[Records from a data collection]
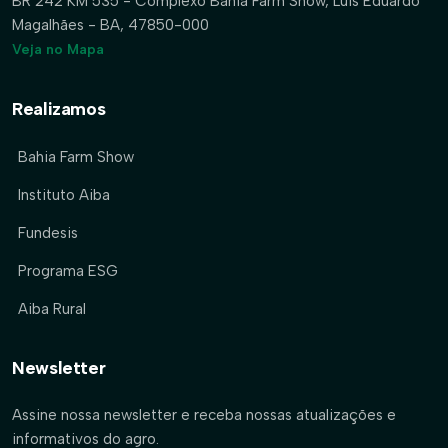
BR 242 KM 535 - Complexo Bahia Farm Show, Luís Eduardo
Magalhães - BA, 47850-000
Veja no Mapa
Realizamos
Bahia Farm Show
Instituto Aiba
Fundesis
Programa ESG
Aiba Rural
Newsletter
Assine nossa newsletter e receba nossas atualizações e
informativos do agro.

▸ **What is needed**:
From the records given above, reproduce all text exactly and exclude each picture.

▸ **Result of the exercise**:
BR 242 KM 535 - Complexo Bahia Farm Show, Luís Eduardo
Magalhães - BA, 47850-000
Veja no Mapa
Realizamos
Bahia Farm Show
Instituto Aiba
Fundesis
Programa ESG
Aiba Rural
Newsletter
Assine nossa newsletter e receba nossas atualizações e
informativos do agro.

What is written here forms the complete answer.